■ **Task instructions**
Starting at the first line of the entries below, output every line exactly, up to and including the line with "of human adenocarcinoma".
►
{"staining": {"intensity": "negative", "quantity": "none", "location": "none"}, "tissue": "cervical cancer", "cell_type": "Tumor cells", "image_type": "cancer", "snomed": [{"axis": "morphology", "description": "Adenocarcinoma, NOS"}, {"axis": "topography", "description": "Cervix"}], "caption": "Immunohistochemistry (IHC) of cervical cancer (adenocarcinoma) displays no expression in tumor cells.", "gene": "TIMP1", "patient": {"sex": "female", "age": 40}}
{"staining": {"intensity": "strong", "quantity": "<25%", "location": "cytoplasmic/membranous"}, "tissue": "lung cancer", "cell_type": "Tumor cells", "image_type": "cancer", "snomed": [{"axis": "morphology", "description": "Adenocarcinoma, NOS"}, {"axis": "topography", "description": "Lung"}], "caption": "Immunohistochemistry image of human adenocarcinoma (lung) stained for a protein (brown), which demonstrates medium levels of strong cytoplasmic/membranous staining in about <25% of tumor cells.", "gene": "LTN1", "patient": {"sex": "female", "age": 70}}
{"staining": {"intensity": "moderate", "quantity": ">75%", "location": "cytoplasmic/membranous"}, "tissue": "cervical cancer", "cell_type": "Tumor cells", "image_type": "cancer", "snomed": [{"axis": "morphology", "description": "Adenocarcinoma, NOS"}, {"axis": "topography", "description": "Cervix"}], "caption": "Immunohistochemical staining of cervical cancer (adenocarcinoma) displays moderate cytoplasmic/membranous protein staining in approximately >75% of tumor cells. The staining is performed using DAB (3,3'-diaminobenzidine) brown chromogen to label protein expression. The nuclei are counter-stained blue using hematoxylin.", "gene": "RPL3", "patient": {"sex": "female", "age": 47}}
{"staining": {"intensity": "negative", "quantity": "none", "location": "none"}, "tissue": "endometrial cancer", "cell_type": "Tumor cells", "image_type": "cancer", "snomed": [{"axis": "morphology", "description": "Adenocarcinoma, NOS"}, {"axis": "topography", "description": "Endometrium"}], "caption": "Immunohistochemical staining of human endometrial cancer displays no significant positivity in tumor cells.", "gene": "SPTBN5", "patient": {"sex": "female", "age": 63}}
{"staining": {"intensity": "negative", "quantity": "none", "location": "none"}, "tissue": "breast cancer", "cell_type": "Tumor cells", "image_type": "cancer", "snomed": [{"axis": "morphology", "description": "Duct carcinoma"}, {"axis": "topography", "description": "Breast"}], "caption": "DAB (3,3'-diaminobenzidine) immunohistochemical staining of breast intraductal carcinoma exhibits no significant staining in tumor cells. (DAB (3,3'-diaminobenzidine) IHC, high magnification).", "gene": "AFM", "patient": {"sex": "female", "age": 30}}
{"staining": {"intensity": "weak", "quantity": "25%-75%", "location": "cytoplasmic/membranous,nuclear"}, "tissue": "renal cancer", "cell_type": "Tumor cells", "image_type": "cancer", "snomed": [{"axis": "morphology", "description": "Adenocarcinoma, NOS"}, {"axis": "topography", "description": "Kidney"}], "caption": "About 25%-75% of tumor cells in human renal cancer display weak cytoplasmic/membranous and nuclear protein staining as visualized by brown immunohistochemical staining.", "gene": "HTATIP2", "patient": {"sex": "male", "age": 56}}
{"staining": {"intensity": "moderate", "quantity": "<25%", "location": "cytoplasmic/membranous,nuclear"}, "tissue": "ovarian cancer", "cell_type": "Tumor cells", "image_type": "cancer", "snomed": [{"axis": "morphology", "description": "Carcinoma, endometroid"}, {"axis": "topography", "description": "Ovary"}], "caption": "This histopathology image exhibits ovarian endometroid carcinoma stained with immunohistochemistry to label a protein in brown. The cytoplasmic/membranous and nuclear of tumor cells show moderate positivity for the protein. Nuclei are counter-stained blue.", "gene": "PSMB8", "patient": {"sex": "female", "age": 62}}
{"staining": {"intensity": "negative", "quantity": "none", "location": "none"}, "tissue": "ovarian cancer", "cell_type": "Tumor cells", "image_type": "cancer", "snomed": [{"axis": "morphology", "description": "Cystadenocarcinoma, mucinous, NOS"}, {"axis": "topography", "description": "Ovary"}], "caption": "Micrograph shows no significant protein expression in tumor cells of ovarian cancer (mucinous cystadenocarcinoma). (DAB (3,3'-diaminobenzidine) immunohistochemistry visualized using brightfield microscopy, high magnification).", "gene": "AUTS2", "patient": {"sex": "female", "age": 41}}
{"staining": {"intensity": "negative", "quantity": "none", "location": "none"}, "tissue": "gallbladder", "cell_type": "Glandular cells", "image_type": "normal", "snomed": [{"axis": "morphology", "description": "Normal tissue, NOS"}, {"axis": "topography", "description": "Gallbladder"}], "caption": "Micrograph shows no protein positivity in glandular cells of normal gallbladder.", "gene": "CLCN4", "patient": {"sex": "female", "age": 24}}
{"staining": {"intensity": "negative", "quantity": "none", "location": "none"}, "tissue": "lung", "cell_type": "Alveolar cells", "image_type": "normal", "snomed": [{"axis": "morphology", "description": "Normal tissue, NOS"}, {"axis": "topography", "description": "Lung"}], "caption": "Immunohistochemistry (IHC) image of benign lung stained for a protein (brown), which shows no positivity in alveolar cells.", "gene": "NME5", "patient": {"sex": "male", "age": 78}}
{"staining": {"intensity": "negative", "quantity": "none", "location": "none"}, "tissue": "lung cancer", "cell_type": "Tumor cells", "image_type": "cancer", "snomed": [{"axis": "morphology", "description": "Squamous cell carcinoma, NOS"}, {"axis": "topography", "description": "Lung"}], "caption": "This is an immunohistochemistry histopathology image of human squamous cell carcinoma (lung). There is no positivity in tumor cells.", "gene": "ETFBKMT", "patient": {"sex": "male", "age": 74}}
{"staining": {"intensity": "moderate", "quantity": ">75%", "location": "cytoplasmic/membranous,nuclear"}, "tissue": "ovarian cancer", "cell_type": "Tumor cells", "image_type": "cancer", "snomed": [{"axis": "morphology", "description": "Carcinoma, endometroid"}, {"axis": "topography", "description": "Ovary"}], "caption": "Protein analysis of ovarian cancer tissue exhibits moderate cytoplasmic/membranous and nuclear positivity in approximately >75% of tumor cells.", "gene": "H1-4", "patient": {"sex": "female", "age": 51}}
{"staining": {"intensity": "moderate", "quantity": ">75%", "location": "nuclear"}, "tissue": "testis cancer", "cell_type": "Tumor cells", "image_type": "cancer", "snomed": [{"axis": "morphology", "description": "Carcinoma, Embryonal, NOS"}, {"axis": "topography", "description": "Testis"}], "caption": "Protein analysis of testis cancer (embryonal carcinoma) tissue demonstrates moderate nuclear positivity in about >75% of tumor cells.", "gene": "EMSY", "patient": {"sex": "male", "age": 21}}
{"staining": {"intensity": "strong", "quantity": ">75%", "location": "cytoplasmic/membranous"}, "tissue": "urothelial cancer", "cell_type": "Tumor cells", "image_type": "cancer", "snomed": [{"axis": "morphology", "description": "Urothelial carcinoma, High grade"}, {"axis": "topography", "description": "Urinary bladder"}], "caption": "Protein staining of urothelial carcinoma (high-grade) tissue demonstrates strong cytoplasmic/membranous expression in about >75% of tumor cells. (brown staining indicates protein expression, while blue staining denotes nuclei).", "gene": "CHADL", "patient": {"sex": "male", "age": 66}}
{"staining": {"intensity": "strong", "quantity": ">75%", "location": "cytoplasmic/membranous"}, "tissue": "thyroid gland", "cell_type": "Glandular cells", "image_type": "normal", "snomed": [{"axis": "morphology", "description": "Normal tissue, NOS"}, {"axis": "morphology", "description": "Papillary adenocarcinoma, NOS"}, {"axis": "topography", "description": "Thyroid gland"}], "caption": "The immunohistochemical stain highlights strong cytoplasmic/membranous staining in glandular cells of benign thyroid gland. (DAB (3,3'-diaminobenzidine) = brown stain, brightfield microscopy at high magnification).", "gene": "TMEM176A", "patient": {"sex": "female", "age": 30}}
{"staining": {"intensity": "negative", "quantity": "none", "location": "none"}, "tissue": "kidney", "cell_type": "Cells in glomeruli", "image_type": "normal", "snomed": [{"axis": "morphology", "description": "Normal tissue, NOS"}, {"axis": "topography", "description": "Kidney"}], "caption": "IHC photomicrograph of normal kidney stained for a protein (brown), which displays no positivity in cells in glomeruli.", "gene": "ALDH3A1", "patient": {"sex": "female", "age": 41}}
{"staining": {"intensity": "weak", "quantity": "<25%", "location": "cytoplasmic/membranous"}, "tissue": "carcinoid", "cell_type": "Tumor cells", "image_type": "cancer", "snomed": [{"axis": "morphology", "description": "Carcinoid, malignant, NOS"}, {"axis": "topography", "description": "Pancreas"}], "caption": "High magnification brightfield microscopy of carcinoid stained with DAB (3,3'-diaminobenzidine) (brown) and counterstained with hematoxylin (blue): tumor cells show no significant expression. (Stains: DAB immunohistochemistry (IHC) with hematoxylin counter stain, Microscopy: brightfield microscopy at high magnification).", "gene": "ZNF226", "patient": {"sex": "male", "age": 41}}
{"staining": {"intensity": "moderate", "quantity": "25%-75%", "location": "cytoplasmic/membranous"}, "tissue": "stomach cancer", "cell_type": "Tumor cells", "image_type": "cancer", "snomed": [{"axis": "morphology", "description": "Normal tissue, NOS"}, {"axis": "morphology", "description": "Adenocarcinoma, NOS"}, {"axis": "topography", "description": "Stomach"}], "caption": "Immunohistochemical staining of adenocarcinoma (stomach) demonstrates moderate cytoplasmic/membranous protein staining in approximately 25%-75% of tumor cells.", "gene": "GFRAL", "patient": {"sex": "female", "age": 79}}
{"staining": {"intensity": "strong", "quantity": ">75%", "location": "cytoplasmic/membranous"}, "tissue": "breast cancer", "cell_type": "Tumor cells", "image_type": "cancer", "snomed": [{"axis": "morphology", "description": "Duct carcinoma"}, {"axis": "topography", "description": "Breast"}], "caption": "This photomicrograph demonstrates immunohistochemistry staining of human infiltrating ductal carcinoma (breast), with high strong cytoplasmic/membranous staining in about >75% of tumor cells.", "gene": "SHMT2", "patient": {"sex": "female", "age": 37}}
◄
■ **Result**
{"staining": {"intensity": "negative", "quantity": "none", "location": "none"}, "tissue": "cervical cancer", "cell_type": "Tumor cells", "image_type": "cancer", "snomed": [{"axis": "morphology", "description": "Adenocarcinoma, NOS"}, {"axis": "topography", "description": "Cervix"}], "caption": "Immunohistochemistry (IHC) of cervical cancer (adenocarcinoma) displays no expression in tumor cells.", "gene": "TIMP1", "patient": {"sex": "female", "age": 40}}
{"staining": {"intensity": "strong", "quantity": "<25%", "location": "cytoplasmic/membranous"}, "tissue": "lung cancer", "cell_type": "Tumor cells", "image_type": "cancer", "snomed": [{"axis": "morphology", "description": "Adenocarcinoma, NOS"}, {"axis": "topography", "description": "Lung"}], "caption": "Immunohistochemistry image of human adenocarcinoma (lung) stained for a protein (brown), which demonstrates medium levels of strong cytoplasmic/membranous staining in about <25% of tumor cells.", "gene": "LTN1", "patient": {"sex": "female", "age": 70}}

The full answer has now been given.